Manchester,
Trendblogger-Jahrgang 2013/2014 seit 9/2013 International Business Studium an der Manchester Metropolitan Universität seit 10/2012 Studentische Hilfskraft am Lehrstuhl für ABWL, insbes. Internationales Management von Prof. Dr. Söllner seit 10/2011 Studium der Internationalen Betriebswirtschaftslehre an der Europa-Universität Viadrina Schwerpunktfächer: International Management & Marketing, International Economics & Finance Interessengebiete: Service Offshoring Integrated Marketing Web-2.0-Unternehmen Social Media


Die Jagd nach dem gläsernen Menschen im Netz: Was lassen wir mit unseren Daten geschehen?

In dem folgenden Text werde Ich mich in den Themenbereich Privacy eintauchen. Ich werde versuchen den Begriff „Vorratsdatenspeicherung“ zu verdeutlichen und auf die Frage „Was lassen wir mit unseren Daten geschehen?“ eine Antwort zu geben.

DBT_intro

Quelle: http://www.dubistterrorist.de/

Vorratsdatenspeicherung bezeichnet die Verpflichtung der Anbieter von Telekommunikationsdiensten zur Registrierung von elektronischen Kommunikationsvorgängen, ohne dass ein Anfangsverdacht oder eine konkrete Gefahr besteht (Speicherung bestimmter Daten auf Vorrat). Zum Zweck der Verhütung und Verfolgung von schweren Straftaten sollten Telekommunikationsanbieter und Internetprovider verpflichtet sein, die Verkehrsdaten der Telekommunikation „auf Vorrat“ zu speichern.

Die Beweggründe des Ministerium des Innern

Kriminalitätsbekämpfung

Nach bisherigem Recht mussten die Anbieter die Verkehrsdaten nach Beendigung der Verbindung unverzüglich löschen, es sei denn, sie benötigen die Daten zu Abrechnungszwecken. Zu Abrechnungszwecken nicht erforderlich sind beispielsweise Standortdaten, IP-Adressen im Falle von Flatrates und E-Mail-Verbindungsdaten/ Standortdaten, IP-Adressen im Falle von Flatrates und E-Mail-Verbindungsdaten sind beispielsweise zu Abrechnungszwecken nicht erforderlich. Die Abrechnungsdaten mussten auf Wunsch des Kunden mit Rechnungsversand gelöscht werden. Jetzt sollen diese Daten zur Verfügung der Polizei gespeichert werden. Zum Schutz (des Lebens) potenzieller Opfer vor Terroranschlägen und anderer Straftaten müssen alle verfügbaren Mittel ausgeschöpft werden. Die auf Vorrat gespeicherten Verbindungsdaten werden zur Verfolgung von Straftaten und zur Abwehr von erheblichen Gefahren für die öffentliche Sicherheit genutzt und übermittelt. Auch zur Bekämpfung von Kindesmissbrauch, organisierter Kriminalität, Rechtsradikalismus ist eine Vorratsdatenspeicherung erforderlich.

 

Eu-Richtlinie

Am 14. Dezember 2005 stimmte das Europäische Parlament schließlich mit den Stimmen der Christdemokraten und der Sozialdemokraten mit 378 Stimmen (197 Gegenstimmen, 30 Enthaltungen) für eine Richtlinie zur Vorratsdatenspeicherung. Am 21. Februar 2006 stimmte der Rat ohne weitere Aussprache durch die Innen- und Justizminister mehrheitlich für die Richtlinie.

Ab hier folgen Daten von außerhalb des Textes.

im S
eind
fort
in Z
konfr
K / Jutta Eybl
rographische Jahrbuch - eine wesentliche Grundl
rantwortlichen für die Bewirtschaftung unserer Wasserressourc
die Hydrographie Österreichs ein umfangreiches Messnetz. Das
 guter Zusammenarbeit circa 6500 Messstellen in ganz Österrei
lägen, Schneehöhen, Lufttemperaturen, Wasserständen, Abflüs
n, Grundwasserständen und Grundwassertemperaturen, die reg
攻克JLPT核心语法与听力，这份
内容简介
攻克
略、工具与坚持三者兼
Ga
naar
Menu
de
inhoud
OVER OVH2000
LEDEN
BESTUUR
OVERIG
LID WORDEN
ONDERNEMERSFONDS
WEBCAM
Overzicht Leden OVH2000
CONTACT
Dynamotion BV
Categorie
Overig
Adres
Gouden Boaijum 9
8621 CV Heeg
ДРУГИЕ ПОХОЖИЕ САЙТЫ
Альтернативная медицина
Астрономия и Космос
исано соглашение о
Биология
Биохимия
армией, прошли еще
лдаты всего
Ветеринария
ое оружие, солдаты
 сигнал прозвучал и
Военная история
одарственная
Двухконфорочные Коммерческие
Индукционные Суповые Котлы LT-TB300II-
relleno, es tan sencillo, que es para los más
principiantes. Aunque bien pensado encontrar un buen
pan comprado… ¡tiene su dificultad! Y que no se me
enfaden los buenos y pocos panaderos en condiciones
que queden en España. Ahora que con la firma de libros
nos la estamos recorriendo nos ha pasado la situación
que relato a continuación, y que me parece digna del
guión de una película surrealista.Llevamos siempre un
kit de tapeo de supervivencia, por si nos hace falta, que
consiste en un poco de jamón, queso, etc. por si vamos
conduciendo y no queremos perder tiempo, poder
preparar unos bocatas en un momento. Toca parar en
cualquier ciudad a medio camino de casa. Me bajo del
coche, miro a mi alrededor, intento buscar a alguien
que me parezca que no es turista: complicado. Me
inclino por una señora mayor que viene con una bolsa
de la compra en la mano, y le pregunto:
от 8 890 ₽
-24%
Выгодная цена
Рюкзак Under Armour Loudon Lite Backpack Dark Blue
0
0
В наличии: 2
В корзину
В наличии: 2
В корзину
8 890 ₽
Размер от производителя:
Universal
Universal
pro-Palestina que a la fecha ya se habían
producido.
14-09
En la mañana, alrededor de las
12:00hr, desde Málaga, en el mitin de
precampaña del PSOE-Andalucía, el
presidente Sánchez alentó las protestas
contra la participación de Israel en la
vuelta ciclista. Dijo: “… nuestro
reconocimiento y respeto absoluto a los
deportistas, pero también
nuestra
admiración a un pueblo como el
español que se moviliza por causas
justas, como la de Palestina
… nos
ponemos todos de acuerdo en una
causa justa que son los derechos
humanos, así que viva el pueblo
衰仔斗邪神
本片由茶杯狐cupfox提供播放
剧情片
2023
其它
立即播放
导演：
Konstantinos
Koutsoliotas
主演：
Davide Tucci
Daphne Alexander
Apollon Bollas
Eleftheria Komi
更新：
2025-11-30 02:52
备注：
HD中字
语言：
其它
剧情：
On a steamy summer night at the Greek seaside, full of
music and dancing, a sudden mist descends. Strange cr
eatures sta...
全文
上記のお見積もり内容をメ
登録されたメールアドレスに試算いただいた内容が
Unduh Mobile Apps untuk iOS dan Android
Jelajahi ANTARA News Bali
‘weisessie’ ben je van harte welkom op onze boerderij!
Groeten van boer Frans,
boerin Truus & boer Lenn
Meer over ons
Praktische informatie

Die Vorratsdatenspeicherung wurde in Bulgarien auch eingeführt, auch mit der Begründung der Umsetzung dieser EU-Richtlinie. Allerdings gab es ein Update des “Electronic Communications Act (ECA)” in der ersten Lesung. Dabei wollten die Abgeordnete zwei Sachen verändern:

1. Das Innenministerium soll direkten Zugriff auf die Verbindungsdaten bekommen. Begründung des Innenministers: “Ich kann Mädchen, die Opfer von Säure-Attacken wurden, nicht erklären, dass wir solange auf die Herausgabe von Verbindungsdaten durch die Provider warten müssen”.

2. Die Vorratsdatenspeicherung darf jetzt auch für kleine Vergehen genutzt werden.

 

 Kritik

Datenschützer, Verfassungsrechtler, Parteien und Vertreter verschiedener Berufsgruppen protestierten und stellten den Sinn einer solchen Maßnahme zur Debatte, sie weise den Weg in Richtung eines Überwachungsstaates: Wenn man sich nicht sicher sein könne, frei kommunizieren zu können, leide darunter die Zivilgesellschaft, und Bürger würden vor politischen Äußerungen im Internet zurückschrecken. Anonyme Seelsorge- und Beratungsdienste seien ebenso gefährdet, da weniger Menschen es wagen würden, diese Dienste zu nutzen.

 

Wie können die Verbrecher ihre Daten verbergen?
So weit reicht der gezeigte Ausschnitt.